(Page images and extracted text)
- - - - -

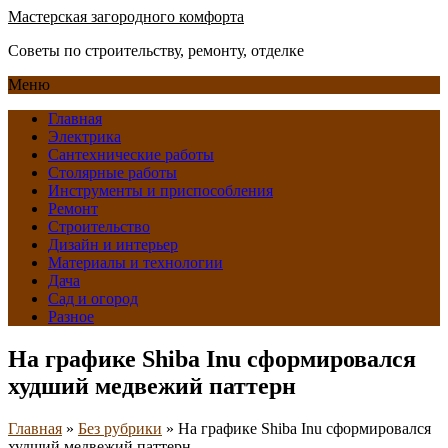
Мастерская загородного комфорта
Советы по строительству, ремонту, отделке
Меню
Главная
Электрика
Сантехнические работы
Столярные работы
Инструменты и приспособления
Ремонт
Строительство
Дизайн и интерьер
Материалы и технологии
Дача
Сад и огород
Разное
На графике Shiba Inu сформировался
худший медвежий паттерн
Главная
»
Без рубрики
»
На графике Shiba Inu сформировался
худший медвежий паттерн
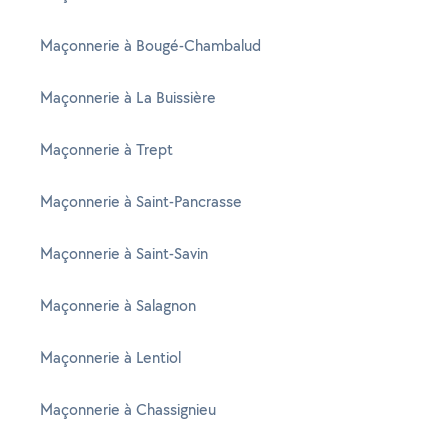
Maçonnerie à Bougé-Chambalud
Maçonnerie à La Buissière
Maçonnerie à Trept
Maçonnerie à Saint-Pancrasse
Maçonnerie à Saint-Savin
Maçonnerie à Salagnon
Maçonnerie à Lentiol
Maçonnerie à Chassignieu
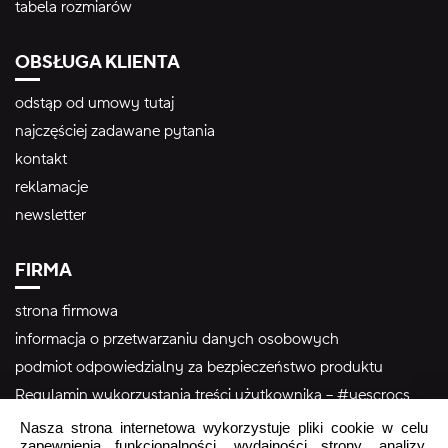
tabela rozmiarów
OBSŁUGA KLIENTA
odstąp od umowy tutaj
najczęściej zadawane pytania
kontakt
reklamacje
newsletter
FIRMA
strona firmowa
informacja o przetwarzaniu danych osobowych
podmiot odpowiedzialny za bezpieczeństwo produktu
Regulamin wykorzystania treści użytkownika – #yescrocs
Nasza strona internetowa wykorzystuje pliki cookie w celu
zapewnienia funkcjonalności, wydajności strony, analizy,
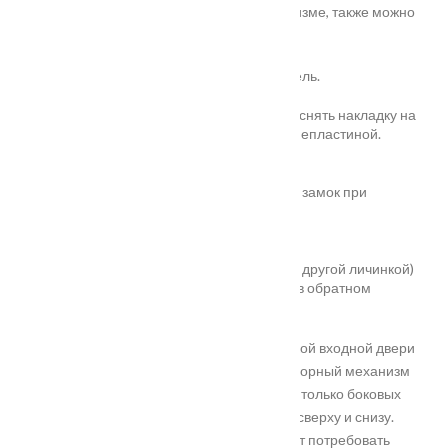
сложном и надежном сувальдном механизме, также можно
разобраться самостоятельно:
Открыть замок и убрать запорный ригель.
Достать ключ из замочной скважины и снять накладку на
корпусе замка. Также поступить с бронепластиной.
Лучше снять ручку и засов.
Открутить саморезы в торце и извлечь замок
при
помощи торцевой планки.
Аккуратно заменить его секрет.
Установить новый замок (или старый с другой личинкой)
на место, проделав все манипуляции в обратном
порядке.
Довольно сложно менять на металлической входной двери
замок с раздвижными ригелями. Если запорный механизм
предполагает выдвижение из полотна не только боковых
ригелей, но и дополнительных стержней сверху и снизу.
Такой усовершенствованный замок может потребовать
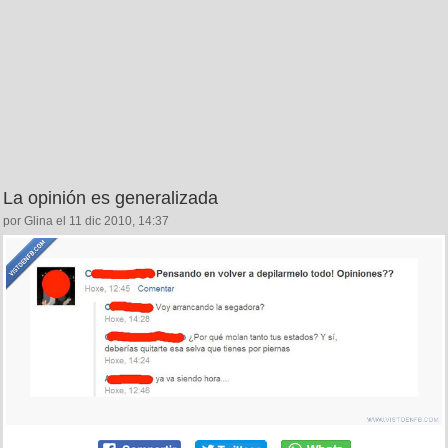
La opinión es generalizada
por Glina el 11 dic 2010, 14:37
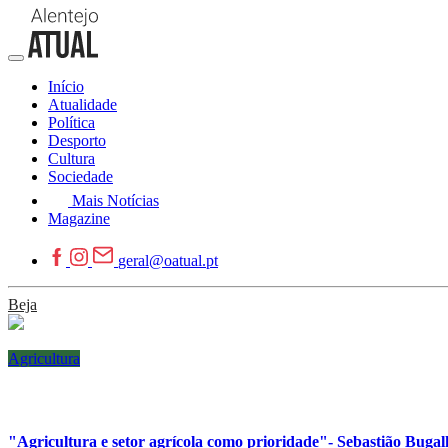
Início
Atualidade
Política
Desporto
Cultura
Sociedade
Mais Notícias
Magazine
geral@oatual.pt
Beja
Agricultura
"Agricultura e setor agrícola como prioridade"- Sebastião Buga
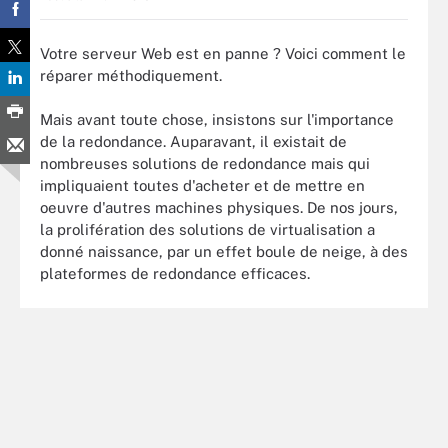
Votre serveur Web est en panne ? Voici comment le
réparer méthodiquement.
Mais avant toute chose, insistons sur l'importance
de la redondance. Auparavant, il existait de
nombreuses solutions de redondance mais qui
impliquaient toutes d'acheter et de mettre en
oeuvre d'autres machines physiques. De nos jours,
la prolifération des solutions de virtualisation a
donné naissance, par un effet boule de neige, à des
plateformes de redondance efficaces.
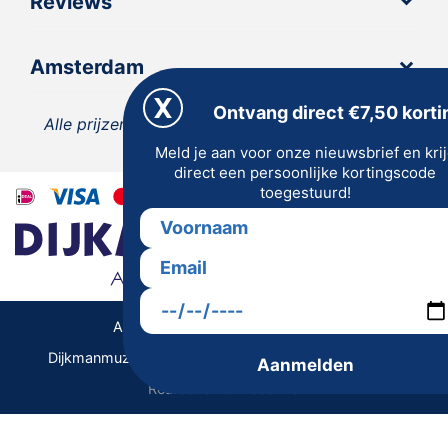
Reviews
Amsterdam
Ontvang direct €7,50 korti
Alle prijzen zijn inclusief 21% BTW, tenzij anders
Meld je aan voor onze nieuwsbrief en kri
vermeld.
direct een persoonlijke kortingscode
toegestuurd!
Algemene Voorwaarden | Privacy
Dijkmanmuziek 2026 © | Alle rechten voorbehouden
Aanmelden
Realisatie De Websmid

- - - - -

#### Exercise directions:
Print each record exactly as it stands, leaving the images out.

#### Answer:
Мастерская загородного комфорта
Советы по строительству, ремонту, отделке
Меню
Главная
Электрика
Сантехнические работы
Столярные работы
Инструменты и приспособления
Ремонт
Строительство
Дизайн и интерьер
Материалы и технологии
Дача
Сад и огород
Разное
На графике Shiba Inu сформировался
худший медвежий паттерн
Главная
»
Без рубрики
»
На графике Shiba Inu сформировался
худший медвежий паттерн
Maçonnerie à Bougé-Chambalud
Maçonnerie à La Buissière
Maçonnerie à Trept
Maçonnerie à Saint-Pancrasse
Maçonnerie à Saint-Savin
Maçonnerie à Salagnon
Maçonnerie à Lentiol
Maçonnerie à Chassignieu
tabela rozmiarów
OBSŁUGA KLIENTA
odstąp od umowy tutaj
najczęściej zadawane pytania
kontakt
reklamacje
newsletter
FIRMA
strona firmowa
informacja o przetwarzaniu danych osobowych
podmiot odpowiedzialny za bezpieczeństwo produktu
Regulamin wykorzystania treści użytkownika – #yescrocs
Nasza strona internetowa wykorzystuje pliki cookie w celu
zapewnienia funkcjonalności, wydajności strony, analizy,
сложном и надежном сувальдном механизме, также можно
разобраться самостоятельно:
Открыть замок и убрать запорный ригель.
Достать ключ из замочной скважины и снять накладку на
корпусе замка. Также поступить с бронепластиной.
Лучше снять ручку и засов.
Открутить саморезы в торце и извлечь замок
при
помощи торцевой планки.
Аккуратно заменить его секрет.
Установить новый замок (или старый с другой личинкой)
на место, проделав все манипуляции в обратном
порядке.
Довольно сложно менять на металлической входной двери
замок с раздвижными ригелями. Если запорный механизм
предполагает выдвижение из полотна не только боковых
ригелей, но и дополнительных стержней сверху и снизу.
Такой усовершенствованный замок может потребовать
La opinión es generalizada
por Glina el 11 dic 2010, 14:37
Início
Atualidade
Política
Desporto
Cultura
Sociedade
Mais Notícias
Magazine
geral@oatual.pt
Beja
Agricultura
"Agricultura e setor agrícola como prioridade"- Sebastião Buga
Votre serveur Web est en panne ? Voici comment le
réparer méthodiquement.
Mais avant toute chose, insistons sur l'importance
de la redondance. Auparavant, il existait de
nombreuses solutions de redondance mais qui
impliquaient toutes d'acheter et de mettre en
oeuvre d'autres machines physiques. De nos jours,
la prolifération des solutions de virtualisation a
donné naissance, par un effet boule de neige, à des
plateformes de redondance efficaces.
Reviews
Amsterdam
Ontvang direct €7,50 korti
Alle prijzen zijn inclusief 21% BTW, tenzij anders
Meld je aan voor onze nieuwsbrief en kri
vermeld.
direct een persoonlijke kortingscode
toegestuurd!
Algemene Voorwaarden | Privacy
Dijkmanmuziek 2026 © | Alle rechten voorbehouden
Aanmelden
Realisatie De Websmid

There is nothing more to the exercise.